Resistant starch: 2 grams

Yield:

5 servings (serving size: 1 cup pasta, 3 meatballs and 1 cup sauce)

Recipe Time

Prep: 15 Minutes
Cook: 30 Minutes

Nutritional Information

Calories 439
Fat 12 g
Satfat 3 g
Monofat 3 g
Polyfat 1 g
Cholesterol 98 mg
Protein 33 g
Carbohydrate 55 g
Sugars 2 g
Fiber 9 g
Sodium 623 mg

Ingredients

1 pound ground lean turkey meat
3/4 cup finely grated Parmigiano-Reggiano cheese, divided
1/4 cup chopped parsley, plus more for garnish
1/4 cup fresh whole-wheat breadcrumbs (from 1 slice whole-wheat bread)
1 egg, beaten
3/4 teaspoon salt, divided
1/2 teaspoon pepper, divided
1 tablespoon olive oil
1 small onion, minced (1 cup)
2 cloves minced garlic
1 (26-ounce) can low-sodium crushed tomatoes
1 cup canned pinto beans, rinsed and drained
1/2 pound whole-wheat spaghetti, cooked according to package directions and kept warm

Preparation

1. Combine turkey, 1/2 cup cheese, parsley, breadcrumbs, egg, 1/2 teaspoon salt and 1/4 teaspoon pepper in a bowl, and form into 15 meatballs. Place meatballs on a plate and reserve.

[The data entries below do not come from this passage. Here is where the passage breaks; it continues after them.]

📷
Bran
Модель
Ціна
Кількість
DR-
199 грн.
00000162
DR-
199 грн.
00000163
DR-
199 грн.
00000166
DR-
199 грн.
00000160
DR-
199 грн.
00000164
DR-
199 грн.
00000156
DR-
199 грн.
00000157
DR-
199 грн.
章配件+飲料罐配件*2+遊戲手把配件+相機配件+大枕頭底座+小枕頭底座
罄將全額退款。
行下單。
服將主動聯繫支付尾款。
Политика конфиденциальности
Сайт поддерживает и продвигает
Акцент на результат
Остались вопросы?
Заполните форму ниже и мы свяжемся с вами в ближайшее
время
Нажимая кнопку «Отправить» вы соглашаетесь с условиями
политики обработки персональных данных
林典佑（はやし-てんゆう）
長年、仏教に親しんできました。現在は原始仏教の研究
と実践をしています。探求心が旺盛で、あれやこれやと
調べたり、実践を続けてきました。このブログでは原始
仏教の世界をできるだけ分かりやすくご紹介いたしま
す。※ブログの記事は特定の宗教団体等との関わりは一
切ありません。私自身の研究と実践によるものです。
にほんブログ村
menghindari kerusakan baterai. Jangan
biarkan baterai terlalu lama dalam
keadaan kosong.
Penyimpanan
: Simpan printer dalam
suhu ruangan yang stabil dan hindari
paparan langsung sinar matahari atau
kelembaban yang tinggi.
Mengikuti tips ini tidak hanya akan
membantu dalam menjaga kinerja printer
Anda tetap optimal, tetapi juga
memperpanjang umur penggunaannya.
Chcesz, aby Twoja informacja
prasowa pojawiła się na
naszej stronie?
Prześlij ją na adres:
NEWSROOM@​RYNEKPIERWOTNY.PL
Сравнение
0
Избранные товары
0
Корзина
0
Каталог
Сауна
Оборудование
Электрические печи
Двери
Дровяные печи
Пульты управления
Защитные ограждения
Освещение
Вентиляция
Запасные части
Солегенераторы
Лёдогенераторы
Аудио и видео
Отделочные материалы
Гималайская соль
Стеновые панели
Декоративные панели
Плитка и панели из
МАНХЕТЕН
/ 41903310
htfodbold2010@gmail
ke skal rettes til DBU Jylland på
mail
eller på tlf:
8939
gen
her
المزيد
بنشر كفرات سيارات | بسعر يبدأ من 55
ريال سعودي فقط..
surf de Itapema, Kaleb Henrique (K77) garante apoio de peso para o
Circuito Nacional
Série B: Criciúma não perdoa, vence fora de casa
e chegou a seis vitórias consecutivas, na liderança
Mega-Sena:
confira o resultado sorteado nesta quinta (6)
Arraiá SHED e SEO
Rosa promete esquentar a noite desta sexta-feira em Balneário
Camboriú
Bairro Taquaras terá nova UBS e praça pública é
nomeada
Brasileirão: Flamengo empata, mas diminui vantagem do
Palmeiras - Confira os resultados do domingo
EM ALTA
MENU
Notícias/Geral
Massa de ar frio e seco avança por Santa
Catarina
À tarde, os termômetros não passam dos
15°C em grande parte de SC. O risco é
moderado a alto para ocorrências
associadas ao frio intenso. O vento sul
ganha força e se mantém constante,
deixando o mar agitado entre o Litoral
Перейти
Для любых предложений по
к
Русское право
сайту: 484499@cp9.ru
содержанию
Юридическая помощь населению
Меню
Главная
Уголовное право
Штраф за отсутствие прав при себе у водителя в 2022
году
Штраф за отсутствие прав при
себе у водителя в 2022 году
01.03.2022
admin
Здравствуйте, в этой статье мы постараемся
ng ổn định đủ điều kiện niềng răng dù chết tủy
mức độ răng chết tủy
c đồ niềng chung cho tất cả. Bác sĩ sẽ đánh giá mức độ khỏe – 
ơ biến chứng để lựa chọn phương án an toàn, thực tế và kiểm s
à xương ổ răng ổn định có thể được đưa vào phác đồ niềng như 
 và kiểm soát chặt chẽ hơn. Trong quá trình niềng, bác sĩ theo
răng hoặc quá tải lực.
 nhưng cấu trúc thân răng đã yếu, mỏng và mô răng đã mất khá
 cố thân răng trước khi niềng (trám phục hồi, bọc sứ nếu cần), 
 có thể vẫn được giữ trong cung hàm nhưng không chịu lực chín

2. Heat oil in a large saucepan over medium-high heat. Add onion and cook until soft, 5 minutes. Add garlic, and cook an additional 2 minutes.

3. Add tomatoes, beans, and remaining salt and pepper;  bring to a boil.

4. Add meatballs; return to a boil. Reduce heat and simmer on low heat until meatballs are cooked through and sauce has thickened, 15 minutes.

5. Divide spaghetti among 5 bowls, then divide meatballs and sauce among bowls. Garnish with additional parsley and remaining 1/4 cup cheese.